» Texte de l'exercice:
☆ ☆ ☆ ☆ ☆ ☆ ☆

Hard du hard • Ça fonctionne comment, un processeur ? (Partie 2) |
————— 16 Avril 2018
Hard du hard • Ça fonctionne comment, un processeur ? (Partie 2) |
————— 16 Avril 2018
Lorsqu'on pense à un CPU, on pense souvent "calcul". Or il s'avère que les opérations coûteuses en temps sont plutôt les chargements mémoire. Bien que l'Out-of-Order permette de masquer ce temps par du temps de calcul, cela n'est pas suffisant. Selon l'application, un processeur peut passer entre 10 et 33% de son temps à "attendre". Certaines améliorations ont vu le jour bien avant, dès les 80486 d'Intel (1989) où le but était simplement d'accélérer les temps de chargement mémoire.
Vous avez sûrement déjà vu sur les caractéristiques des différentes puces la quantité de cache, par exemple 24,75 Mo sur un i9-7980XE. Le principe du cache est de proposer une mémoire "tampon" dans laquelle sont stockées les dernières variables utilisées. Il en existe différents niveaux, allant du L1 au L3 ; les i5-5675C et i7-5775C étant les seuls à avoir proposé au grand public sur plateforme desktop un cache "L4" via de la eDRAM embarquée. Dans le même esprit, les CPU professionnels, par exemple les Xeons Phi, sont équipés d'HBM pour implémenter le niveau L4.
Plus le numéro du cache est élevé, plus il est "loin" du processeur : le CPU met ainsi plus de cycles à charger la valeur, mais le cache est de plus grande taille. Le cache L1 est souvent séparé en L1-D et L1-I ; le premier contenant des données et le second les instructions suivantes à exécuter (et oui, elles sont bien en mémoire elles aussi !).
Nom | Temps d'accès (cycle CPU) | Latence (nanosecondes) | TAILLE |
---|---|---|---|
L1 | 4 | 1-2 | 64 ko |
L2 | 12 | 3-5 | 256 ko |
L3 | 44 | 20-40 | 2 Mo/cœur |
RAM | 150 | >100 | >4 Go |
Temps d'accès pour un i7-6700
On accède au cache par ligne de cache, un bloc contiguë de, en général, 64 octets. Cela signifie que même si votre variable est stockée sur 8 bits, au-moins l'intégralité des 64 octets adjacents (le décalage étant choisi pour s'aligner sur le plus petit multiple de 64 proche) est rapatrié depuis la RAM. Si le cache L1 et L2 est la plupart du temps propre à un cœur ; le L3 est par contre souvent partagé.

☆ ☆ ☆ ☆ ☆ ☆ ☆

» Matériel source:

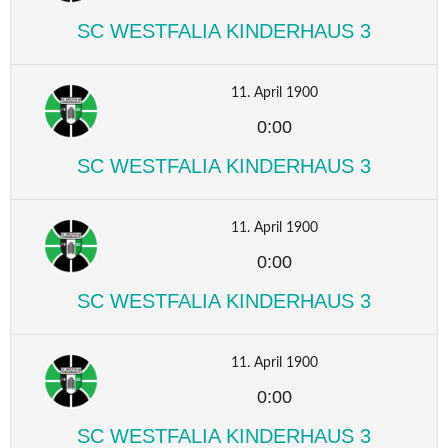
SC WESTFALIA KINDERHAUS 3
11. April 1900
0:00
SC WESTFALIA KINDERHAUS 3
11. April 1900
0:00
SC WESTFALIA KINDERHAUS 3
11. April 1900
0:00
SC WESTFALIA KINDERHAUS 3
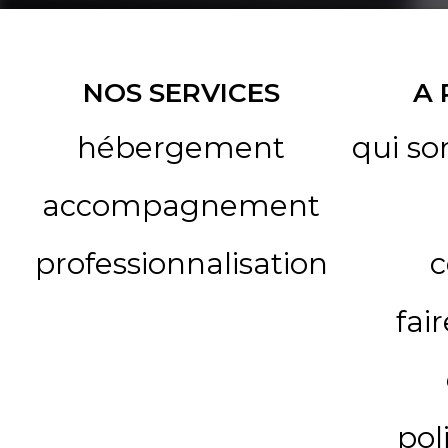
NOS SERVICES
A
hébergement
qui s
accompagnement
professionnalisation
c
fai
pol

☆ ☆ ☆ ☆ ☆ ☆ ☆

» Exercices proposés:
**A)** D'après le texte sur le cache des processeurs, quelle est en général la taille d'une ligne de cache ?
**B)** Rédigez la suite du texte sur le cache des processeurs en reprenant après sa dernière phrase.
Ce matériel n'est pas nécessaire pour faire les exercices.

» Exercices corrigés:
**A)** Une ligne de cache fait en général 64 octets.

**B)**
Les caches peuvent être inclusifs ou exclusifs (est-ce que le L1 est contenu dans le L2 ?), write-back ou write-through (quand mettre à jour la valeur en RAM, au chargement où à l'écriture ?), et être de type victime (le L2 contient les données qui débordes du L1) ou non (en chargeant une variable, on charge les pages mémoires adjacentes dans le L2. Si le type victime est empiriquement moins performant, son implémentation est bien plus simple en pratique.
Dans le cas de système multicœurs, il faut préserver la cohérence des caches : c'est-à -dire le fait qu'une variable puisse être modifiée dans le cache du cœurs 0,de manière visible par tous les autres cœurs : il faut alors invalider les lignes de cache possédant l'ancienne valeur, ce qui peut être très coûteux en performance. Différents protocoles existent pour cela, attribuant à chaque lignes de cache un état, par exemple MOESI (Modified, Owned, Exclusive, Shared et Invalid).
L'organisation des caches sous Nehalem : 2x 32 Ko de L1 et 256 Ko de L2 par cœur, et 8 Mo de L3 partagés entre les 4 cœurs (crédits : Chip Architect)
Une dernière notion sur le cache est l'associativité : si n'importe quelle endroit de la mémoire peut être mis en cache sur n'importe quel endroit du cache, ce dernier est dit complètement associatif (fully associative). Si chaque zone mémoire peut être chargée à un unique endroit du cache, on parle de cache non associatif. Enfin, un cache associatif à N voies (N entier, généralement entre 2 et 8) est un cache divisé en N parties non associatives mappées sur les mêmes zones mémoires. Ainsi, si plusieurs zones correspondant à la zone en cache doivent être chargée simultanéement, chacune est mise dans une division différente du cache au lieu d'écraser tour à tour la valeur précédente. Pas facile de comprendre cela sans schéma !
Cache non associatif (à gauche) contre 2-associatif (à droite). Merci Wikipédia !
Un problème persiste lors de l'utilisation de cache : le premier accès doit toujours se faire en RAM, et donc être coûteux. Pour contrer cela, il existe des mécanisme de prefetching, qui consiste à charger préventivement certaines données dans le cache car le CPU devine les opérations suivantes. Cela est particulièrement efficace lors d'accès séquentiels : par exemple si vous accédez une à une à toutes les cases d'un grand tableau dans l'ordre croissant.
Pourquoi donc s'embêter avec des mécanismes aussi complexes ? Toujours la même raison : les performances. En effet, empiriquement, un cache associatif à deux voies correspond à peu près au performance d'un cache non associatif deux fois plus grand. Dans la même veine, un cache write-through est moins performant qu'un write-back, mais cela s'effectue au détriment de sa taille.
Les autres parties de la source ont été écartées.